--- RECORD EXTRACTS ---

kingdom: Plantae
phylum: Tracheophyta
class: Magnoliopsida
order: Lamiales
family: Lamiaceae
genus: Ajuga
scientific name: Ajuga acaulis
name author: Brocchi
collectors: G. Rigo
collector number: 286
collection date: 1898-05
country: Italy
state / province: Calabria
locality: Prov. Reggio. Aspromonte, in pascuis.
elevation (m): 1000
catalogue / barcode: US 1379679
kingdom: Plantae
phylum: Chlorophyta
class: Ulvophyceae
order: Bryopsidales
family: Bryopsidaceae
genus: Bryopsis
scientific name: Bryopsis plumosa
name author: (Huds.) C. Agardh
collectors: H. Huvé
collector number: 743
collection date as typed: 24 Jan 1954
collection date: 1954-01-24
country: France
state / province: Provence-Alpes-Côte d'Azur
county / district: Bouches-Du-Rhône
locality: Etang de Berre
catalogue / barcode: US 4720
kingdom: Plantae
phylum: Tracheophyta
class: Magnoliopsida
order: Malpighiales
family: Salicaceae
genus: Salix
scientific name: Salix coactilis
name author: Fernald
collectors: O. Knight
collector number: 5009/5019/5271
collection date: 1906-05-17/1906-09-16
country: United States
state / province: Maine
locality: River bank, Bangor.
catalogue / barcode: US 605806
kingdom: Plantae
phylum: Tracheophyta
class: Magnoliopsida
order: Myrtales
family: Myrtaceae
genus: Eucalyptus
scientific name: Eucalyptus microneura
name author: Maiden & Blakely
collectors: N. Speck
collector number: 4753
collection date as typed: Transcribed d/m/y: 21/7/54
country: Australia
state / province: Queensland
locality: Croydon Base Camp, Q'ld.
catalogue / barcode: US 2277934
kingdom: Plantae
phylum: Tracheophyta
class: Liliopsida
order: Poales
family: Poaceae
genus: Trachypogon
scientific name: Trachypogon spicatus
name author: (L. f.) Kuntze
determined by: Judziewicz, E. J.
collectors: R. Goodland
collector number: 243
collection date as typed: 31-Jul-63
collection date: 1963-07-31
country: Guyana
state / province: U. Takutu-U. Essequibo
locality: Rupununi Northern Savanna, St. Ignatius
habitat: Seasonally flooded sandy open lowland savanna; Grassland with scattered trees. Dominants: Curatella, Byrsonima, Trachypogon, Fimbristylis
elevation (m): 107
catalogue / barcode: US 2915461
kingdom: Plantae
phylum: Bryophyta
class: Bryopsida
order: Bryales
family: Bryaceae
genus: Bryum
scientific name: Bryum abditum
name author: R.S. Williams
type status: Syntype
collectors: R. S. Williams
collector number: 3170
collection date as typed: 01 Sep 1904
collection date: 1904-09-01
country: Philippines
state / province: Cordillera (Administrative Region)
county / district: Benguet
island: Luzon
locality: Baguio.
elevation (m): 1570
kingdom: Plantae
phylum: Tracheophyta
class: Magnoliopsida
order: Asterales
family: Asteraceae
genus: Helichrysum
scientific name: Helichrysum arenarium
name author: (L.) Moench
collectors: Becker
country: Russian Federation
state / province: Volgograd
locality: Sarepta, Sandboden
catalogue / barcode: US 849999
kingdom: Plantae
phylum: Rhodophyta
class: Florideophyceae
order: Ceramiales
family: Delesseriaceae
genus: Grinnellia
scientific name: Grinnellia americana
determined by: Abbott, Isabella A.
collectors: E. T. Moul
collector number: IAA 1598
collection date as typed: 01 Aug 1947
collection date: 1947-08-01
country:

---

TASK DIRECTIONS = Copy the rows exactly as they appear, from the line with "collection date: 1906-05-17/1906-09-16" up to and including the line with "family: Bryaceae".

TASK RESPONSE =
collection date: 1906-05-17/1906-09-16
country: United States
state / province: Maine
locality: River bank, Bangor.
catalogue / barcode: US 605806
kingdom: Plantae
phylum: Tracheophyta
class: Magnoliopsida
order: Myrtales
family: Myrtaceae
genus: Eucalyptus
scientific name: Eucalyptus microneura
name author: Maiden & Blakely
collectors: N. Speck
collector number: 4753
collection date as typed: Transcribed d/m/y: 21/7/54
country: Australia
state / province: Queensland
locality: Croydon Base Camp, Q'ld.
catalogue / barcode: US 2277934
kingdom: Plantae
phylum: Tracheophyta
class: Liliopsida
order: Poales
family: Poaceae
genus: Trachypogon
scientific name: Trachypogon spicatus
name author: (L. f.) Kuntze
determined by: Judziewicz, E. J.
collectors: R. Goodland
collector number: 243
collection date as typed: 31-Jul-63
collection date: 1963-07-31
country: Guyana
state / province: U. Takutu-U. Essequibo
locality: Rupununi Northern Savanna, St. Ignatius
habitat: Seasonally flooded sandy open lowland savanna; Grassland with scattered trees. Dominants: Curatella, Byrsonima, Trachypogon, Fimbristylis
elevation (m): 107
catalogue / barcode: US 2915461
kingdom: Plantae
phylum: Bryophyta
class: Bryopsida
order: Bryales
family: Bryaceae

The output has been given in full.